→ **WHAT YOU NEED TO DO**:
1. Copy word for word the stretch of the post on light and darkness from "2. Identityhas shone" through "and for all.".
2. Answer these questions from the post on light and darkness:
(a) Which chapter of 2 Corinthians did the writer recently reread?
(b) What tense does the post give for the verb in "has shone in our hearts"?
(c) In the fourth point, where is the light said to be found?

→ **EXERCISE PASSAGE**:

Monday, March 14, 2016

Light Applied

Of the many rich metaphors of Scripture, I love best the picture of light and darkness that asserts itself so often as to nearly reach theme status. From the first page of Genesis when God creates light to the final pages of the story when the nations walk in the light of the lamb, our innate longing for light is affirmed by a God who has every intention of satisfying it.

Maybe it's a quirk of personality, or a season I'm in, but I find myself often overwhelmed by the darkness. I feel suffocated by it, and it drags me into despair and depression. I am so prone to forget the current and the coming light of the gospel and get lost in hopeless apathy. But in a recent rereading of 2 Corinthians 4, I found a few grace-fully lit candles to guide me when I feel the darkness pressing in.

2 Corinthians 4:6For God, who said, "Let light shine out of darkness," has shone in our hearts to give the light of the knowledge of the glory of God in the face of Jesus Christ. 
1. Dependence: For God, who said, "Let light shine out of darkness," has shone in our hearts... Note the active verb has a subject. God. I am often not able to "find" the light. He finds me. And only He can be the source of all the Light I long for. The verse hearkens back to the Genesis act of creating light from nothing. God alone can do this.

2. Identityhas shone in our hearts... Look at the verb again. It's past tense, like so much of the grace language of the New Testament. He has already shone in my heart to give the light of the knowledge of the glory of God. This is who I am now. I already have this light, even when I can't feel it or see it. It's real, and it's already mine.

3. Hopeto give the light of the knowledge of the glory of God... The light is here defined as "the knowledge of the glory of God." The reality is that this is not the end of the story. What is broken (the Image of God) will be restored. What is dark will be made light. This is the glory of God made visible once and for all.

4. Relationshipin the face of Jesus Christ. The light is found in the face of Jesus. Not the tablet of the Law or the pseudo-goodness of my once-dark heart, but in the living face of Love Incarnate. Do I feel punished by the darkness? I can always turn to Jesus, and in knowing Him more, I am healed by the eyeball-scorching light which reverses the blindness of my sin and guides me. In being reconciled to Jesus, I am now given light to see the Father whom I could never have hoped to see otherwise.

Though I often think I sit in darkness, there is hope for me. And for you too.

Isaiah 9:2 fulfilled in Matthew 4:16
"...the people living in darkness have seen a great light; on those living in the land of the shadow of death a light has dawned."

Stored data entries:

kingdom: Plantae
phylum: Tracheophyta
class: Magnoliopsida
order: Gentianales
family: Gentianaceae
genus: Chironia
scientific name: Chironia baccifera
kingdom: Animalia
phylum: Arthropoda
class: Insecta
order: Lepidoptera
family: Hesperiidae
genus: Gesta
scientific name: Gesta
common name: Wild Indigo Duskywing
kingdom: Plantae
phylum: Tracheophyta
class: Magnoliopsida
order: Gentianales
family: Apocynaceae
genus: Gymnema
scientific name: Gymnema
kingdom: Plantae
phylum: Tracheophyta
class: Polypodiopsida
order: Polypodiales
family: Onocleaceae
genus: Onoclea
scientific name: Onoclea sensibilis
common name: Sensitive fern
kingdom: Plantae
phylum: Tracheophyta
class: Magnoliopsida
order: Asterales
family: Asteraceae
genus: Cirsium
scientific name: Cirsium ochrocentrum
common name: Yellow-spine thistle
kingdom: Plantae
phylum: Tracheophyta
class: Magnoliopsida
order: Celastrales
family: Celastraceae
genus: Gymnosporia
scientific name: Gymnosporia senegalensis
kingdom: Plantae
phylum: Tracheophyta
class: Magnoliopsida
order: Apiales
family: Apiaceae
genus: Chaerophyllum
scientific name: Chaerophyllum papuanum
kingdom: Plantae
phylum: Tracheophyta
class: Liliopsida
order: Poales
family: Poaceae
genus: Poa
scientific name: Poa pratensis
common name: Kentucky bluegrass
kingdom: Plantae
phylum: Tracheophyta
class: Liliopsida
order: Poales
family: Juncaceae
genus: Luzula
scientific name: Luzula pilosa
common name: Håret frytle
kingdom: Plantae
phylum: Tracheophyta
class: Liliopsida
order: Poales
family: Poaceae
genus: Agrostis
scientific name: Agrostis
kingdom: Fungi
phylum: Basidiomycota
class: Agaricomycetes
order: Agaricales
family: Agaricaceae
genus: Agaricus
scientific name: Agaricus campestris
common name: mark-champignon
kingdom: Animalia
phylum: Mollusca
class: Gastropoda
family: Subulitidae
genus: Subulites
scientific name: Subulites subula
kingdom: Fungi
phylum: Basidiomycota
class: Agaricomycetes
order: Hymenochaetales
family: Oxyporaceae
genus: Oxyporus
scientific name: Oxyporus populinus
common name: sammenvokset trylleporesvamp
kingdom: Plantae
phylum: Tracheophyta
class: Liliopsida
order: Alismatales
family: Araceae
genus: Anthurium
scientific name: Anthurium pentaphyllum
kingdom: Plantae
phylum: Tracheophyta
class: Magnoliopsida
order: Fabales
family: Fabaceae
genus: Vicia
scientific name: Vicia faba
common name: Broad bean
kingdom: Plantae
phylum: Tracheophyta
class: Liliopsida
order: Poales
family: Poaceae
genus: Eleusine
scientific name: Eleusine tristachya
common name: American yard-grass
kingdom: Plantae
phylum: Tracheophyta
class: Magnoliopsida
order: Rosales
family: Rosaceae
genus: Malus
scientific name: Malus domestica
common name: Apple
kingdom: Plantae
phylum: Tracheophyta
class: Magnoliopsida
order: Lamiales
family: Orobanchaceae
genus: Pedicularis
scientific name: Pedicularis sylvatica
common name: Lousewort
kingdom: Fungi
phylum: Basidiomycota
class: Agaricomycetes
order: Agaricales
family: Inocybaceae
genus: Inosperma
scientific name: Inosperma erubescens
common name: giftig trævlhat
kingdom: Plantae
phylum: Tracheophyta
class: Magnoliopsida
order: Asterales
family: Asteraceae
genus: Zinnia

→ **ANSWERS TO THE TASKS**:
1.
2. Identityhas shone in our hearts... Look at the verb again. It's past tense, like so much of the grace language of the New Testament. He has already shone in my heart to give the light of the knowledge of the glory of God. This is who I am now. I already have this light, even when I can't feel it or see it. It's real, and it's already mine.

3. Hopeto give the light of the knowledge of the glory of God... The light is here defined as "the knowledge of the glory of God." The reality is that this is not the end of the story. What is broken (the Image of God) will be restored. What is dark will be made light. This is the glory of God made visible once and for all.

2.
(a) Chapter 4.
(b) Past tense.
(c) In the face of Jesus.